* Activity A
Render the records from their first line through the line holding "know where to", inclusive, as a numbered list, leaving out any blank lines.

++++ Selected excerpt ++++

Removing everything before the first comma separator on each line of a text file

zodell has asked for the wisdom of the Perl Monks concerning the following question:

First off I want to say that I have been reading posts from PerlMonks for a while and they have always been extremely useful and informative, so I just want to say thank you for that.

I have been trying to get my code for this project working for the last few days and have tried multiple different solutions that should work, but are not working and I am currently at a loss right now.

Here is the code that I currently am using, and what I am trying to do is to remove the "L1," "L2," and so on from an input .TXT or .CSV whichever is being sent in to our servers and run that input file through this script and the L1, L2, would be removed on the output file that we would then use.

Or if there is a better way of removing those characters directly before the print statement of the output file, that would work as well.

++++

* Activity B
Set down the forum post on removing everything before the first comma on each line, word for word.

++++ Exercise inputs ++++

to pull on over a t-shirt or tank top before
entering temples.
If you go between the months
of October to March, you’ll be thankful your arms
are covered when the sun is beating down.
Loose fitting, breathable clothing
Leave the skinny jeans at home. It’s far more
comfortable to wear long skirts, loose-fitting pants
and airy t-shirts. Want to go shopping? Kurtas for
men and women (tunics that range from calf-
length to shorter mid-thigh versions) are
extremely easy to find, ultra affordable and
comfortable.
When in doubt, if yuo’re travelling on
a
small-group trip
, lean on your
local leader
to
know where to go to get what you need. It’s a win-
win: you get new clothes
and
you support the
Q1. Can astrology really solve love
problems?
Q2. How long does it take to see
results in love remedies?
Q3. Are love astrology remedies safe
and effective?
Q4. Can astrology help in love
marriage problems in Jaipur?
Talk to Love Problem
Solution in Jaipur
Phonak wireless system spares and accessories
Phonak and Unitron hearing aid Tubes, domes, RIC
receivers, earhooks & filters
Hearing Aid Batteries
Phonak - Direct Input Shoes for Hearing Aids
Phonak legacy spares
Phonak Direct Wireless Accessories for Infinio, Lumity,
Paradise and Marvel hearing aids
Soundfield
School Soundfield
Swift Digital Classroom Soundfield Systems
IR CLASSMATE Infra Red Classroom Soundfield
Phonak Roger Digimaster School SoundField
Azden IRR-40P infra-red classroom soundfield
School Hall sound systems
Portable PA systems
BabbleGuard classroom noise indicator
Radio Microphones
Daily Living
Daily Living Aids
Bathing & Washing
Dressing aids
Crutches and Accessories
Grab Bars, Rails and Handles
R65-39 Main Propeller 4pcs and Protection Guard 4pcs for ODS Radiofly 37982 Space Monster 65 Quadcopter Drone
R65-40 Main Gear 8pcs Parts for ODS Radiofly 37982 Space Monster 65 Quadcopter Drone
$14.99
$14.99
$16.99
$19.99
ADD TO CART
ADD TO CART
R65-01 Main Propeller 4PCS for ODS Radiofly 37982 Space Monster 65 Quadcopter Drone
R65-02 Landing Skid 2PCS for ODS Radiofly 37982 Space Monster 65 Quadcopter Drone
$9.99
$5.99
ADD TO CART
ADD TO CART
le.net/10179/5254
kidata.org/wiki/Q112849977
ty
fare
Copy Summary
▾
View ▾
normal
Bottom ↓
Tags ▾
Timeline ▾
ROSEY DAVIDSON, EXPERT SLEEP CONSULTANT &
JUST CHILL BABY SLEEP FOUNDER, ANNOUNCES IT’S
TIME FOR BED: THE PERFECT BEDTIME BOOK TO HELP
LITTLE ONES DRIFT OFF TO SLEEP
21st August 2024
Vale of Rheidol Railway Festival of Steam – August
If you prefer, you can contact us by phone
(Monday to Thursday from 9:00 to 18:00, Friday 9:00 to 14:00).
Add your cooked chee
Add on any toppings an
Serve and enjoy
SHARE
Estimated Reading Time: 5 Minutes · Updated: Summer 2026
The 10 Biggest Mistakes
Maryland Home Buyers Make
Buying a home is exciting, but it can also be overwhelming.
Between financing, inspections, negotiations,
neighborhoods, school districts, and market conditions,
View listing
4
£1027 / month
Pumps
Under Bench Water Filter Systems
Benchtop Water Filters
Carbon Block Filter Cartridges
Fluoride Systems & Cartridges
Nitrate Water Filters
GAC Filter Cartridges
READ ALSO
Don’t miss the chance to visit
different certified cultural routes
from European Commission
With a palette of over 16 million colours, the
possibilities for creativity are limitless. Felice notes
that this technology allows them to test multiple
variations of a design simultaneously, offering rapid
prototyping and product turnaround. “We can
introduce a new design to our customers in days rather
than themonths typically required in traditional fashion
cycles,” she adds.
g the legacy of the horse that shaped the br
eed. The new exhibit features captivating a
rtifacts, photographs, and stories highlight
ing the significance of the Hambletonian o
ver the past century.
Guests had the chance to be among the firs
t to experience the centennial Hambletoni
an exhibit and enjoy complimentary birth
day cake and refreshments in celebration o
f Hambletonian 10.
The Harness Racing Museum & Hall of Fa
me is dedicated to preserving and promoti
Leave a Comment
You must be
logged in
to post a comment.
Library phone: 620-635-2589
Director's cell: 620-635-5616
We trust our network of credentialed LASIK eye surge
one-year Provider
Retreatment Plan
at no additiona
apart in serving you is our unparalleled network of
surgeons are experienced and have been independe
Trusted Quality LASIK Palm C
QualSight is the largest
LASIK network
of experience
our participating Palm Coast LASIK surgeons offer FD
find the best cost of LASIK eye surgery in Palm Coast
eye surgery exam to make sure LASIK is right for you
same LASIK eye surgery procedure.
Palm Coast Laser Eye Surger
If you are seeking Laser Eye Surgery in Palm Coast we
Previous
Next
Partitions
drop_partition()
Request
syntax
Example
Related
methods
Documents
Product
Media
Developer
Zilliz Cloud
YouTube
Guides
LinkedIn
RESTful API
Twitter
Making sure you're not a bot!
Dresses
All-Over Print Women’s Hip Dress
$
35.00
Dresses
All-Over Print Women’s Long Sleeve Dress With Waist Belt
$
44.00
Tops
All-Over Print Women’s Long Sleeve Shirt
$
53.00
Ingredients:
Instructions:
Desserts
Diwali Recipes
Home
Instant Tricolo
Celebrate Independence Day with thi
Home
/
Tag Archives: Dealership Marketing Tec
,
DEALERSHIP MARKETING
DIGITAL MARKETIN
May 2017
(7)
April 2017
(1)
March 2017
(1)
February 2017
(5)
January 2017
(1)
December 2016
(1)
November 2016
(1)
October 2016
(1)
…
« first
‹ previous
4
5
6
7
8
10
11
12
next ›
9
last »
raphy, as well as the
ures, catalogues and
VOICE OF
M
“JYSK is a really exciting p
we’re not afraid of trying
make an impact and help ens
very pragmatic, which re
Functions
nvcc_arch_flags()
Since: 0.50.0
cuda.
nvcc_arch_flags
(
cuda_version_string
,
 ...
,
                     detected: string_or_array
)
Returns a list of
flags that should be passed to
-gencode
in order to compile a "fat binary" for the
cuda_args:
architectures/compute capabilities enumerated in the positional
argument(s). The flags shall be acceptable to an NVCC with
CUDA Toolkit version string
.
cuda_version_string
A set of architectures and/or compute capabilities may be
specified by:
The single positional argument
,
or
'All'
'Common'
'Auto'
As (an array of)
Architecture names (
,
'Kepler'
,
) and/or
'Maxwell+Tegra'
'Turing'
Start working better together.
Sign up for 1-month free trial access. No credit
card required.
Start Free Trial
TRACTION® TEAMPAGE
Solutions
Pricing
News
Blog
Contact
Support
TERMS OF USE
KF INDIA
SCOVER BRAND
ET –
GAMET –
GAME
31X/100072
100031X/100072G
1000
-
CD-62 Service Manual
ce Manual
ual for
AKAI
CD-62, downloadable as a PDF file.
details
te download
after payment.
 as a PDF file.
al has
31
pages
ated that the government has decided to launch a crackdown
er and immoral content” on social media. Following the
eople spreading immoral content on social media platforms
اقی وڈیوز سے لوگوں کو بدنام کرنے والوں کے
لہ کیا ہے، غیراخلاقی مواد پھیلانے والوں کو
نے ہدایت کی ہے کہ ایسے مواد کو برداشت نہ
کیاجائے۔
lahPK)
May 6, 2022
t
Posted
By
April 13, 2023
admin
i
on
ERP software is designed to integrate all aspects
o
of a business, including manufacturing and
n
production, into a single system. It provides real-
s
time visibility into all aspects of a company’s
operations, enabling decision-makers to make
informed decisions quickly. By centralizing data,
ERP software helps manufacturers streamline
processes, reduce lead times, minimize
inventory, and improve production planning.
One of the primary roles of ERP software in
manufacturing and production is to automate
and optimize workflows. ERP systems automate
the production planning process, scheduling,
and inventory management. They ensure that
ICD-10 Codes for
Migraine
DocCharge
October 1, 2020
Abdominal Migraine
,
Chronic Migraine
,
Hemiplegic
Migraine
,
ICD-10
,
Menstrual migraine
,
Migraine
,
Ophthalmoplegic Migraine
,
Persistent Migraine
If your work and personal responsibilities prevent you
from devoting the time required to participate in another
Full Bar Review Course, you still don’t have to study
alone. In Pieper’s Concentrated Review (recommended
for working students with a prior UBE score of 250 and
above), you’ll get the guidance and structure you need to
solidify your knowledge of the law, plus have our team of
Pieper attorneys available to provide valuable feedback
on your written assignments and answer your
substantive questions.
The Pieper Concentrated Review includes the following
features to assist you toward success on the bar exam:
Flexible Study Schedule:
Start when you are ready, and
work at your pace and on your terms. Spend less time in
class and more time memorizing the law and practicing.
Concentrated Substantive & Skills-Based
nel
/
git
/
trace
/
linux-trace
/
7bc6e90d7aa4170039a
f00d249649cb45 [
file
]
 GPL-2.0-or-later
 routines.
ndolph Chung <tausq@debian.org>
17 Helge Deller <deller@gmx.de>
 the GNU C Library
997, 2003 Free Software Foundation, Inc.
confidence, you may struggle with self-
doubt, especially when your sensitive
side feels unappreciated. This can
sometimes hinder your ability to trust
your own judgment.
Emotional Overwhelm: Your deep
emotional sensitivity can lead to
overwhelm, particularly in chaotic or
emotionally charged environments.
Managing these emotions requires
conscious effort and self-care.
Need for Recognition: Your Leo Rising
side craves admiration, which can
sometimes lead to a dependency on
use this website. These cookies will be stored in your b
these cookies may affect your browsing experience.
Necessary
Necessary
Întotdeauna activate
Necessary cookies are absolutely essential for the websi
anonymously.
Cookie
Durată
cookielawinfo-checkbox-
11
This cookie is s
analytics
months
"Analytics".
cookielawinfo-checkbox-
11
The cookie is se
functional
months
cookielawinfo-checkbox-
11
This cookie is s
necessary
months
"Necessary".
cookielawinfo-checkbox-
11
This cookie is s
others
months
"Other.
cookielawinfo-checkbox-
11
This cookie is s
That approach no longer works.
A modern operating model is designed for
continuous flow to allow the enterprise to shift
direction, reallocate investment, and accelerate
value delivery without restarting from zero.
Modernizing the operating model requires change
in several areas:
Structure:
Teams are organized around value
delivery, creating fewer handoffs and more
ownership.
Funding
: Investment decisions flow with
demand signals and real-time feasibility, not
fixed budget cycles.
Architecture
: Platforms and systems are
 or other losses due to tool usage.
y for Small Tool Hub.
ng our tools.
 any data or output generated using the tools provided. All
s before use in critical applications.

++++

* Exercise output A
1. to pull on over a t-shirt or tank top before
2. entering temples.
3. If you go between the months
4. of October to March, you’ll be thankful your arms
5. are covered when the sun is beating down.
6. Loose fitting, breathable clothing
7. Leave the skinny jeans at home. It’s far more
8. comfortable to wear long skirts, loose-fitting pants
9. and airy t-shirts. Want to go shopping? Kurtas for
10. men and women (tunics that range from calf-
11. length to shorter mid-thigh versions) are
12. extremely easy to find, ultra affordable and
13. comfortable.
14. When in doubt, if yuo’re travelling on
15. a
16. small-group trip
17. , lean on your
18. local leader
19. to
20. know where to go to get what you need. It’s a win-

* Exercise output B
Removing everything before the first comma separator on each line of a text file

zodell has asked for the wisdom of the Perl Monks concerning the following question:

First off I want to say that I have been reading posts from PerlMonks for a while and they have always been extremely useful and informative, so I just want to say thank you for that.

I have been trying to get my code for this project working for the last few days and have tried multiple different solutions that should work, but are not working and I am currently at a loss right now.

Here is the code that I currently am using, and what I am trying to do is to remove the "L1," "L2," and so on from an input .TXT or .CSV whichever is being sent in to our servers and run that input file through this script and the L1, L2, would be removed on the output file that we would then use.

Or if there is a better way of removing those characters directly before the print statement of the output file, that would work as well.